Older adults who are typically more active might be staying home more due to the pandemic, where isolation can become a concern.

“I think there’s a lot of factors around COVID that can make people at a higher risk for falls,” Savo said. “We know how depression can lead to decrease in mobility.”

One place to start is by looking around the home to move objects that could cause someone to trip and fall. Make sure there is adequate lighting.

“Often the ones we see the most in the home are clutter, not clear pathways. People don’t have easy access to get in and out of rooms and in hallways,” Edson said. “Falls are such a common thing that we see in home health in the older population.”

It might not be possible to attend a class at a senior center right now, but remaining active is crucial to preventing falls.

“General activity level is important to the balance systems and other things that feed into it are ‘you don’t use it, you lose it’ systems,” Edson said. “Periods of inactivity can be problematic.”

As the colder weather sets in and spending time outside might becomes less appealing, older adults can focus on programs they can do indoors, such as online classes. Those without internet access can walk around their homes or exercise by sitting and standing up from a chair.

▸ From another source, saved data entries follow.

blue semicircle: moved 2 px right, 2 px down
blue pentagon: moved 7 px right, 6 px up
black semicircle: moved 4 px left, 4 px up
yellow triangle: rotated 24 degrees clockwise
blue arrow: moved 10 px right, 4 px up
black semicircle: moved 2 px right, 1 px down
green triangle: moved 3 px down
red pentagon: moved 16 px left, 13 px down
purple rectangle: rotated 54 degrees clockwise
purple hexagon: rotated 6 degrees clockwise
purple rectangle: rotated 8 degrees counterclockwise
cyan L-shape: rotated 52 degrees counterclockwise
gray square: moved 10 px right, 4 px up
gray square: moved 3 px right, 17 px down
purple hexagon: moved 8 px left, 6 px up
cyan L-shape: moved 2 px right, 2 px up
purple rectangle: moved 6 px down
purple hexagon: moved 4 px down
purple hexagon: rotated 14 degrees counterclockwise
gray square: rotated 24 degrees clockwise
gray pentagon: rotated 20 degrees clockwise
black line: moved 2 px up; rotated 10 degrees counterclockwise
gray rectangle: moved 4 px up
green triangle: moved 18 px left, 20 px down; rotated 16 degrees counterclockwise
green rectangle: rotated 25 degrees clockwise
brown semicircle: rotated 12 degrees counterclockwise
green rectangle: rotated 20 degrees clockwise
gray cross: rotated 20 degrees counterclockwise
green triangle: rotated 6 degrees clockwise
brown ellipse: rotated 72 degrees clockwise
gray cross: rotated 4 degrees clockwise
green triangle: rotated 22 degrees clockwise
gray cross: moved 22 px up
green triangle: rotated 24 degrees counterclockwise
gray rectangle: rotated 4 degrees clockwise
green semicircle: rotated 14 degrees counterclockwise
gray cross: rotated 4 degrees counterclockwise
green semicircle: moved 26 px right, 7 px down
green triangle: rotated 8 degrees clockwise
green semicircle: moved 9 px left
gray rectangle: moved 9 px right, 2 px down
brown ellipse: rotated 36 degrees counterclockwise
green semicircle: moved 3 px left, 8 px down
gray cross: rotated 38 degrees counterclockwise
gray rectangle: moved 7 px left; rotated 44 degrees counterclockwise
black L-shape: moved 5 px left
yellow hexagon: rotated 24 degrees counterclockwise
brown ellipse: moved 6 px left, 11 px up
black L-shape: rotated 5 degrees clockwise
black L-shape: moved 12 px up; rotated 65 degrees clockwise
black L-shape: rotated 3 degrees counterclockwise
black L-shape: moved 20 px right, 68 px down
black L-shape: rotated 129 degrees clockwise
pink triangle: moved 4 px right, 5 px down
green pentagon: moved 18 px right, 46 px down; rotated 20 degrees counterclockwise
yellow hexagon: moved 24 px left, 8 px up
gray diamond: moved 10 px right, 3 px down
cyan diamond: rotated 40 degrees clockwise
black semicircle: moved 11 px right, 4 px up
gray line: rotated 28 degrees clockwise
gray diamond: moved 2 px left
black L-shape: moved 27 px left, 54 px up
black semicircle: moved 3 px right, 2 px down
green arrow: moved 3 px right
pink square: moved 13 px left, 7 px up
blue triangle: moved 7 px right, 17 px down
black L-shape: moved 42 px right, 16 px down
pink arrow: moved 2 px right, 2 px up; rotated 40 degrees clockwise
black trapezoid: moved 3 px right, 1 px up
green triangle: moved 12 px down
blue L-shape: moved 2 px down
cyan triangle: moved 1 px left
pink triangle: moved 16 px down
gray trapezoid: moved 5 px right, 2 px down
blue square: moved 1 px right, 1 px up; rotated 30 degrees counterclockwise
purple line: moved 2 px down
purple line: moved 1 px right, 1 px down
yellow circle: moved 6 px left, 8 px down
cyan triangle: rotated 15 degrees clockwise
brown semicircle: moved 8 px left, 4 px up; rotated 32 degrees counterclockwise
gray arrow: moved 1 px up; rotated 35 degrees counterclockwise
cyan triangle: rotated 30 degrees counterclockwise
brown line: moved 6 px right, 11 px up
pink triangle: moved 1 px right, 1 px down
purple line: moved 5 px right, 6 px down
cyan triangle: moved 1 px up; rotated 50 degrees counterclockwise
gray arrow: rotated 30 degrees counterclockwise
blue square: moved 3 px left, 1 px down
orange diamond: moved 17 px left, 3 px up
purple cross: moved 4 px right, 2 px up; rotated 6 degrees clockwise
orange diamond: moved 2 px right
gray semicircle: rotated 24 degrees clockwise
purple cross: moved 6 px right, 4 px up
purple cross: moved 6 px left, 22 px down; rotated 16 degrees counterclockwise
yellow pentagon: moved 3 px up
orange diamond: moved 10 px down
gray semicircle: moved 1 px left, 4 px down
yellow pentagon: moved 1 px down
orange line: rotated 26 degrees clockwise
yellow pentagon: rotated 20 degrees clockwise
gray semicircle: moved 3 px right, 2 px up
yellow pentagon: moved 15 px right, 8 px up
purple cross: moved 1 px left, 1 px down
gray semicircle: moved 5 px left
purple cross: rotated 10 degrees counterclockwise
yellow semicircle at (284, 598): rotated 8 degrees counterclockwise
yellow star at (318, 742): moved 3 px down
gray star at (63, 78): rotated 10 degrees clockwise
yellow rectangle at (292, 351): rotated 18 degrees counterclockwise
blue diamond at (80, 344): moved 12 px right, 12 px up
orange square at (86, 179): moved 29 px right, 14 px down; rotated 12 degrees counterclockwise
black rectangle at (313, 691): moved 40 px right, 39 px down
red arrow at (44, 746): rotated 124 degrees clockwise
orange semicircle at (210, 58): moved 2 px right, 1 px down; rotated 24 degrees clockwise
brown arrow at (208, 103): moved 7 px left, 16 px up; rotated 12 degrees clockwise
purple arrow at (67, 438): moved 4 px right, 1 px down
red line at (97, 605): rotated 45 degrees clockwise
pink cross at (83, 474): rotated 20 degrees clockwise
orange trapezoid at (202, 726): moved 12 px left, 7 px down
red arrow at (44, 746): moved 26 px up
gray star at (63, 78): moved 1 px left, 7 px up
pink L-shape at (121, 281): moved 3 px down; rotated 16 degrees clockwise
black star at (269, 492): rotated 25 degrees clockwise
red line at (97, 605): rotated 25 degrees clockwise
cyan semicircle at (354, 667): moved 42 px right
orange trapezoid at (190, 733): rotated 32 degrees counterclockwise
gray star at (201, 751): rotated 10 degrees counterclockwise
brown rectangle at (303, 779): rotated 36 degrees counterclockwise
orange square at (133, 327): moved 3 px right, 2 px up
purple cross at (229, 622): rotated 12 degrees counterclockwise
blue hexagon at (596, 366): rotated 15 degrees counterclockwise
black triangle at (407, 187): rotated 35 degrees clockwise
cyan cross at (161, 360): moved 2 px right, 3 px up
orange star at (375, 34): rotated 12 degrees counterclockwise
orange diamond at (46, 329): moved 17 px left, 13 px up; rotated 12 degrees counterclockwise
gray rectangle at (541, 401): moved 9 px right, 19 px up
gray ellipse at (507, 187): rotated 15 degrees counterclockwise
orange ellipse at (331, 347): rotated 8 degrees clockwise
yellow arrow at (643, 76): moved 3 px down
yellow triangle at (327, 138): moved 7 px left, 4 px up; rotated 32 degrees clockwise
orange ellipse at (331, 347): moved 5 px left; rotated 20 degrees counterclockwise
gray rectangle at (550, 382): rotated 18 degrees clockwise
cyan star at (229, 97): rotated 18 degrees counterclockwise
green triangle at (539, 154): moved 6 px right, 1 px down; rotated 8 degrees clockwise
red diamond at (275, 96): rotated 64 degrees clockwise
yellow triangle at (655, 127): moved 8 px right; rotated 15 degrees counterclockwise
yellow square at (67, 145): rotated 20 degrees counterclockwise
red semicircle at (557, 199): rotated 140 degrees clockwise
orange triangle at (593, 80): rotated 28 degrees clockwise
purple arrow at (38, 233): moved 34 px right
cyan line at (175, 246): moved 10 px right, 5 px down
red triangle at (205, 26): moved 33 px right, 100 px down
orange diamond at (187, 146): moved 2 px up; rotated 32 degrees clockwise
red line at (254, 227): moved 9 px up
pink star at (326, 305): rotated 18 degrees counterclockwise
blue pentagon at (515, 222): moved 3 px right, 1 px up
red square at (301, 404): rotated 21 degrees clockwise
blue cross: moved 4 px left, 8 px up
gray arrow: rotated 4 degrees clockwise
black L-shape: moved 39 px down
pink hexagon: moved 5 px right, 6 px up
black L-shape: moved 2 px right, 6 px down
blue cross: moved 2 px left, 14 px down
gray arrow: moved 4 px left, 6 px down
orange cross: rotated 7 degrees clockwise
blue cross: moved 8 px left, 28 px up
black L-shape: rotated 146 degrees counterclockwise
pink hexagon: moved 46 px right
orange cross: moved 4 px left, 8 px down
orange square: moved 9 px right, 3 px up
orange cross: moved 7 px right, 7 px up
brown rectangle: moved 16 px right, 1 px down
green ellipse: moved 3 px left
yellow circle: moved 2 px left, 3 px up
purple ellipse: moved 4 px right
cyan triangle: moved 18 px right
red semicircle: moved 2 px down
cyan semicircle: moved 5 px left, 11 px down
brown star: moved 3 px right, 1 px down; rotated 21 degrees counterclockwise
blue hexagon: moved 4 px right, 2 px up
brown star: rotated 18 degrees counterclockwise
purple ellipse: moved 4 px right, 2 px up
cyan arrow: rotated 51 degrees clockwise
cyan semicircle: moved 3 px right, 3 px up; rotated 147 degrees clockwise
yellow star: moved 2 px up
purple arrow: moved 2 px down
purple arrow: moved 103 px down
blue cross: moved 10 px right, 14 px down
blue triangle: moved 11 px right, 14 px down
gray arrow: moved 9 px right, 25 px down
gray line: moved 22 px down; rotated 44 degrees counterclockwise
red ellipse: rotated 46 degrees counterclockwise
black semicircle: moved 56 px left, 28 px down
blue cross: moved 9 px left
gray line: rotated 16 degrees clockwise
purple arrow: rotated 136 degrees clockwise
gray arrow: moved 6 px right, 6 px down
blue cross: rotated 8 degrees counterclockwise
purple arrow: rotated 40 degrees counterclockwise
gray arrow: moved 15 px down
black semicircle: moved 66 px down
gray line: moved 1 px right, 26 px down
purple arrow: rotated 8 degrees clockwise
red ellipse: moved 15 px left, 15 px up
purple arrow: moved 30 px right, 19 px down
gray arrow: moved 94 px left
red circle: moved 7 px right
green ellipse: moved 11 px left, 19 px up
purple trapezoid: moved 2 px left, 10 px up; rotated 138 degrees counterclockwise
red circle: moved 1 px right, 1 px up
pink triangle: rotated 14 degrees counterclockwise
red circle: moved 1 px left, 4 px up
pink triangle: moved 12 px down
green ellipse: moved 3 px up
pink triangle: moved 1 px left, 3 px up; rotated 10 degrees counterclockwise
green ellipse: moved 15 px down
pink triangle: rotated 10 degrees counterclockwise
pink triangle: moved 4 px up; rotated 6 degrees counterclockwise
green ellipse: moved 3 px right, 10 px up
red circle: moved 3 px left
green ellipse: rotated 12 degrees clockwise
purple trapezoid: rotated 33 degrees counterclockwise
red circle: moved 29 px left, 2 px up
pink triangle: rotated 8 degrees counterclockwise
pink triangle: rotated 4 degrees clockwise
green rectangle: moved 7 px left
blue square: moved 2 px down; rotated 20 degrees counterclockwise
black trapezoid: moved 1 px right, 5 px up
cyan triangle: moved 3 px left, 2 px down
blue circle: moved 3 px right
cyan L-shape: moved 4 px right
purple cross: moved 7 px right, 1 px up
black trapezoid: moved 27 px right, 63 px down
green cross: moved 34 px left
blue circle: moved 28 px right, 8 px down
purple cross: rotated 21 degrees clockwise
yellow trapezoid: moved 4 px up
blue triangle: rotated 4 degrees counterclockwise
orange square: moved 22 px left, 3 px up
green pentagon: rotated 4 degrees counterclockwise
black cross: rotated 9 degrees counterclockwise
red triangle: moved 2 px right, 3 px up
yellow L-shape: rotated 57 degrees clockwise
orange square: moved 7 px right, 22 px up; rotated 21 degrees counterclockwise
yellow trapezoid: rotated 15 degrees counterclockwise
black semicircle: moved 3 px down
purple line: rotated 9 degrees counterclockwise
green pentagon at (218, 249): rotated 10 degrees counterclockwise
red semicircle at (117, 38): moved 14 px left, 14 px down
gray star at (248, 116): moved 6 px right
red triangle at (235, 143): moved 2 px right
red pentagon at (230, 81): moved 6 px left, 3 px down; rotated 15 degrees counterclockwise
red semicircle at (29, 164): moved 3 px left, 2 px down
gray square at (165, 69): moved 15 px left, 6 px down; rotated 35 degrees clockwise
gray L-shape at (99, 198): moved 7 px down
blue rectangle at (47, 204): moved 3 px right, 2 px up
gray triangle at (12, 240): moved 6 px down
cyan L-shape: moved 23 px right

“Something like a cane can also be very helpful as well,” Savo said.

One benefit of classes like tai chi and bone builders is the socialization aspect. Participants are able to support and encourage each other.

“There is a huge concern about isolation and depression and people not being able to tap into the communities that they’re used to being around,” Edson said. “In the spirit of taking care of our community, if you know of an older person who you used to see out walking and haven’t ... check in on them see if they want to go for a walk. We’re all wearing masks to protect each other, and this might be an extension of that.”